> What to do: Your response should consist of every line below, reproduced without alteration.

# # # # # # #

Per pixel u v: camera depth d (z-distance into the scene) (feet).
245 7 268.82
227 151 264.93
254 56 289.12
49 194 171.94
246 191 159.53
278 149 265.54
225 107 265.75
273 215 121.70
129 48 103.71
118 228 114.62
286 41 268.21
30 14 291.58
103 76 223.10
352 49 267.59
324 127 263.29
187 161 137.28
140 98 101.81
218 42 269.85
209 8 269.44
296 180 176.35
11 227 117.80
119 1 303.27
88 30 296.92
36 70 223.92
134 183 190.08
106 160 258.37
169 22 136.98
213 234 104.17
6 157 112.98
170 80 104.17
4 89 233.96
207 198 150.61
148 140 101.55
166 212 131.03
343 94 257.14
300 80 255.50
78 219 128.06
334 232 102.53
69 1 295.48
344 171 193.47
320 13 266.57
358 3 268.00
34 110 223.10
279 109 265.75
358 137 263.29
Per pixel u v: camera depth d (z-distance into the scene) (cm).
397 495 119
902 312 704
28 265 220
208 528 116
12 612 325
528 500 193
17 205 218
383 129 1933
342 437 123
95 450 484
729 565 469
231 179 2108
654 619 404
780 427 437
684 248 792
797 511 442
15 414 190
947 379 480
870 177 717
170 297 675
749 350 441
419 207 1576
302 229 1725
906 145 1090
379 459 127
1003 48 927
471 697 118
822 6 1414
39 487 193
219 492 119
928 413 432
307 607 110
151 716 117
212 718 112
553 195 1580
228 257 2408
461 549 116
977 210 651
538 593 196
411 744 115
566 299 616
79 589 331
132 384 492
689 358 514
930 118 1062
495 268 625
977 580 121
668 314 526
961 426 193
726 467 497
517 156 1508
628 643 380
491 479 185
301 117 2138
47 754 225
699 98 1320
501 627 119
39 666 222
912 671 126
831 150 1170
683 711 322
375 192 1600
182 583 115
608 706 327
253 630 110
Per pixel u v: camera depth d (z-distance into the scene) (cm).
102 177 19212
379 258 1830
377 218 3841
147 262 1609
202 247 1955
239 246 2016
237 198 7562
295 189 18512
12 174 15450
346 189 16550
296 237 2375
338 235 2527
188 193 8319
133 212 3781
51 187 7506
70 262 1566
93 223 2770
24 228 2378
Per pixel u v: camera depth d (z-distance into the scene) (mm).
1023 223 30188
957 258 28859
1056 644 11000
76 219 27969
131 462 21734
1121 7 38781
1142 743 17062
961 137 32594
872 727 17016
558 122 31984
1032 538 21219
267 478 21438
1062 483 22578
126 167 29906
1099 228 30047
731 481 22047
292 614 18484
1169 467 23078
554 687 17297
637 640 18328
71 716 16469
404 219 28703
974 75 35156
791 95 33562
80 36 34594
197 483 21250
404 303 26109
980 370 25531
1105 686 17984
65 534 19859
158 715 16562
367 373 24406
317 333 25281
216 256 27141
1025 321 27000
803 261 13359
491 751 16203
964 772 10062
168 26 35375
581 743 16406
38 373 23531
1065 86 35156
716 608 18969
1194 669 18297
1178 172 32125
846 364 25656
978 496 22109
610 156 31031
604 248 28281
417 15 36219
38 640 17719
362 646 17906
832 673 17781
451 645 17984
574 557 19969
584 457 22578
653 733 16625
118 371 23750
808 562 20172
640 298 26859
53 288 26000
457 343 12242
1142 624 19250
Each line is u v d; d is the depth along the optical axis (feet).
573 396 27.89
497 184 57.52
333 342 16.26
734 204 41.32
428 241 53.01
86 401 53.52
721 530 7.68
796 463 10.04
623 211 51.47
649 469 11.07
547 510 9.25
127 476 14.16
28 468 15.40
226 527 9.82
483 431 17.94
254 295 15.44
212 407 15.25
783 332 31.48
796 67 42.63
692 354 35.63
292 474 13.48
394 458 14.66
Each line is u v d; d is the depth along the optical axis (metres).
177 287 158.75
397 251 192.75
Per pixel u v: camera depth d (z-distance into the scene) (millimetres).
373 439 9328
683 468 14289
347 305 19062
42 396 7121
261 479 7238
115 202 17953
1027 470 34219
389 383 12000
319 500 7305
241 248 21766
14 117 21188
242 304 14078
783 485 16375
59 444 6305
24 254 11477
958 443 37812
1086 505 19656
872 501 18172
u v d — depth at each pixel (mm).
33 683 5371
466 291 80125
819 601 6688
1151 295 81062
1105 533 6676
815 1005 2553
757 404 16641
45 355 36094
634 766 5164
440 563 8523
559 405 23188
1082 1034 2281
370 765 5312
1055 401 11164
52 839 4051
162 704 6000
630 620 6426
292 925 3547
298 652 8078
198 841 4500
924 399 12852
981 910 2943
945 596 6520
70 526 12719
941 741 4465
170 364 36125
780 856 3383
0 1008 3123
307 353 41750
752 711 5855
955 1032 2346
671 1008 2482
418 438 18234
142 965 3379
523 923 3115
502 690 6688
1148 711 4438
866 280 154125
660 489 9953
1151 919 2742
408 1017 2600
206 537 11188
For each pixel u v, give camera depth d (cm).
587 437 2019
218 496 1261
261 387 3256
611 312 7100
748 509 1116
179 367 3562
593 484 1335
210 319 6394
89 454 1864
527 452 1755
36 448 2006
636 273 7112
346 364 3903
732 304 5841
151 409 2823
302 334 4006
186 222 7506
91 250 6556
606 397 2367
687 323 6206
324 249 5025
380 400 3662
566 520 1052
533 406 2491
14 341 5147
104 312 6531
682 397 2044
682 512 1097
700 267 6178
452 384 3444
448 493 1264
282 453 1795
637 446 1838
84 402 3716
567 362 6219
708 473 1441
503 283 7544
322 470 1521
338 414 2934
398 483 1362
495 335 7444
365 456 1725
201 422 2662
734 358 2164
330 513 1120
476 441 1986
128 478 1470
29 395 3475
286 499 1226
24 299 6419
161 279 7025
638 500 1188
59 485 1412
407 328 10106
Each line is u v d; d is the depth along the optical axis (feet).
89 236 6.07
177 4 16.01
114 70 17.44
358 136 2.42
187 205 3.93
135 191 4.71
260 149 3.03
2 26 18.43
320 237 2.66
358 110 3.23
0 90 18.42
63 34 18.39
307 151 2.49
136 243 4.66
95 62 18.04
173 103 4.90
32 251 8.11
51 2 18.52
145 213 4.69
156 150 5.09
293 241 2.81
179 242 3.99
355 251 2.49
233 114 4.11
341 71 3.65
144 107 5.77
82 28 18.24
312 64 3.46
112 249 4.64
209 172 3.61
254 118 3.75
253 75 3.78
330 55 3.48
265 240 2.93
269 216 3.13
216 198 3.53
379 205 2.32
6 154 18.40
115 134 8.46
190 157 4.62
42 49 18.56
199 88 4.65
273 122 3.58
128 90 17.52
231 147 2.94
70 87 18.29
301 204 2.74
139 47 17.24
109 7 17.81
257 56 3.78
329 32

# # # # # # #

> Response to this task:
Per pixel u v: camera depth d (z-distance into the scene) (feet).
245 7 268.82
227 151 264.93
254 56 289.12
49 194 171.94
246 191 159.53
278 149 265.54
225 107 265.75
273 215 121.70
129 48 103.71
118 228 114.62
286 41 268.21
30 14 291.58
103 76 223.10
352 49 267.59
324 127 263.29
187 161 137.28
140 98 101.81
218 42 269.85
209 8 269.44
296 180 176.35
11 227 117.80
119 1 303.27
88 30 296.92
36 70 223.92
134 183 190.08
106 160 258.37
169 22 136.98
213 234 104.17
6 157 112.98
170 80 104.17
4 89 233.96
207 198 150.61
148 140 101.55
166 212 131.03
343 94 257.14
300 80 255.50
78 219 128.06
334 232 102.53
69 1 295.48
344 171 193.47
320 13 266.57
358 3 268.00
34 110 223.10
279 109 265.75
358 137 263.29
Per pixel u v: camera depth d (z-distance into the scene) (cm).
397 495 119
902 312 704
28 265 220
208 528 116
12 612 325
528 500 193
17 205 218
383 129 1933
342 437 123
95 450 484
729 565 469
231 179 2108
654 619 404
780 427 437
684 248 792
797 511 442
15 414 190
947 379 480
870 177 717
170 297 675
749 350 441
419 207 1576
302 229 1725
906 145 1090
379 459 127
1003 48 927
471 697 118
822 6 1414
39 487 193
219 492 119
928 413 432
307 607 110
151 716 117
212 718 112
553 195 1580
228 257 2408
461 549 116
977 210 651
538 593 196
411 744 115
566 299 616
79 589 331
132 384 492
689 358 514
930 118 1062
495 268 625
977 580 121
668 314 526
961 426 193
726 467 497
517 156 1508
628 643 380
491 479 185
301 117 2138
47 754 225
699 98 1320
501 627 119
39 666 222
912 671 126
831 150 1170
683 711 322
375 192 1600
182 583 115
608 706 327
253 630 110
Per pixel u v: camera depth d (z-distance into the scene) (cm).
102 177 19212
379 258 1830
377 218 3841
147 262 1609
202 247 1955
239 246 2016
237 198 7562
295 189 18512
12 174 15450
346 189 16550
296 237 2375
338 235 2527
188 193 8319
133 212 3781
51 187 7506
70 262 1566
93 223 2770
24 228 2378
Per pixel u v: camera depth d (z-distance into the scene) (mm).
1023 223 30188
957 258 28859
1056 644 11000
76 219 27969
131 462 21734
1121 7 38781
1142 743 17062
961 137 32594
872 727 17016
558 122 31984
1032 538 21219
267 478 21438
1062 483 22578
126 167 29906
1099 228 30047
731 481 22047
292 614 18484
1169 467 23078
554 687 17297
637 640 18328
71 716 16469
404 219 28703
974 75 35156
791 95 33562
80 36 34594
197 483 21250
404 303 26109
980 370 25531
1105 686 17984
65 534 19859
158 715 16562
367 373 24406
317 333 25281
216 256 27141
1025 321 27000
803 261 13359
491 751 16203
964 772 10062
168 26 35375
581 743 16406
38 373 23531
1065 86 35156
716 608 18969
1194 669 18297
1178 172 32125
846 364 25656
978 496 22109
610 156 31031
604 248 28281
417 15 36219
38 640 17719
362 646 17906
832 673 17781
451 645 17984
574 557 19969
584 457 22578
653 733 16625
118 371 23750
808 562 20172
640 298 26859
53 288 26000
457 343 12242
1142 624 19250
Each line is u v d; d is the depth along the optical axis (feet).
573 396 27.89
497 184 57.52
333 342 16.26
734 204 41.32
428 241 53.01
86 401 53.52
721 530 7.68
796 463 10.04
623 211 51.47
649 469 11.07
547 510 9.25
127 476 14.16
28 468 15.40
226 527 9.82
483 431 17.94
254 295 15.44
212 407 15.25
783 332 31.48
796 67 42.63
692 354 35.63
292 474 13.48
394 458 14.66
Each line is u v d; d is the depth along the optical axis (metres).
177 287 158.75
397 251 192.75
Per pixel u v: camera depth d (z-distance into the scene) (millimetres).
373 439 9328
683 468 14289
347 305 19062
42 396 7121
261 479 7238
115 202 17953
1027 470 34219
389 383 12000
319 500 7305
241 248 21766
14 117 21188
242 304 14078
783 485 16375
59 444 6305
24 254 11477
958 443 37812
1086 505 19656
872 501 18172
u v d — depth at each pixel (mm).
33 683 5371
466 291 80125
819 601 6688
1151 295 81062
1105 533 6676
815 1005 2553
757 404 16641
45 355 36094
634 766 5164
440 563 8523
559 405 23188
1082 1034 2281
370 765 5312
1055 401 11164
52 839 4051
162 704 6000
630 620 6426
292 925 3547
298 652 8078
198 841 4500
924 399 12852
981 910 2943
945 596 6520
70 526 12719
941 741 4465
170 364 36125
780 856 3383
0 1008 3123
307 353 41750
752 711 5855
955 1032 2346
671 1008 2482
418 438 18234
142 965 3379
523 923 3115
502 690 6688
1148 711 4438
866 280 154125
660 489 9953
1151 919 2742
408 1017 2600
206 537 11188
For each pixel u v, give camera depth d (cm).
587 437 2019
218 496 1261
261 387 3256
611 312 7100
748 509 1116
179 367 3562
593 484 1335
210 319 6394
89 454 1864
527 452 1755
36 448 2006
636 273 7112
346 364 3903
732 304 5841
151 409 2823
302 334 4006
186 222 7506
91 250 6556
606 397 2367
687 323 6206
324 249 5025
380 400 3662
566 520 1052
533 406 2491
14 341 5147
104 312 6531
682 397 2044
682 512 1097
700 267 6178
452 384 3444
448 493 1264
282 453 1795
637 446 1838
84 402 3716
567 362 6219
708 473 1441
503 283 7544
322 470 1521
338 414 2934
398 483 1362
495 335 7444
365 456 1725
201 422 2662
734 358 2164
330 513 1120
476 441 1986
128 478 1470
29 395 3475
286 499 1226
24 299 6419
161 279 7025
638 500 1188
59 485 1412
407 328 10106
Each line is u v d; d is the depth along the optical axis (feet).
89 236 6.07
177 4 16.01
114 70 17.44
358 136 2.42
187 205 3.93
135 191 4.71
260 149 3.03
2 26 18.43
320 237 2.66
358 110 3.23
0 90 18.42
63 34 18.39
307 151 2.49
136 243 4.66
95 62 18.04
173 103 4.90
32 251 8.11
51 2 18.52
145 213 4.69
156 150 5.09
293 241 2.81
179 242 3.99
355 251 2.49
233 114 4.11
341 71 3.65
144 107 5.77
82 28 18.24
312 64 3.46
112 249 4.64
209 172 3.61
254 118 3.75
253 75 3.78
330 55 3.48
265 240 2.93
269 216 3.13
216 198 3.53
379 205 2.32
6 154 18.40
115 134 8.46
190 157 4.62
42 49 18.56
199 88 4.65
273 122 3.58
128 90 17.52
231 147 2.94
70 87 18.29
301 204 2.74
139 47 17.24
109 7 17.81
257 56 3.78
329 32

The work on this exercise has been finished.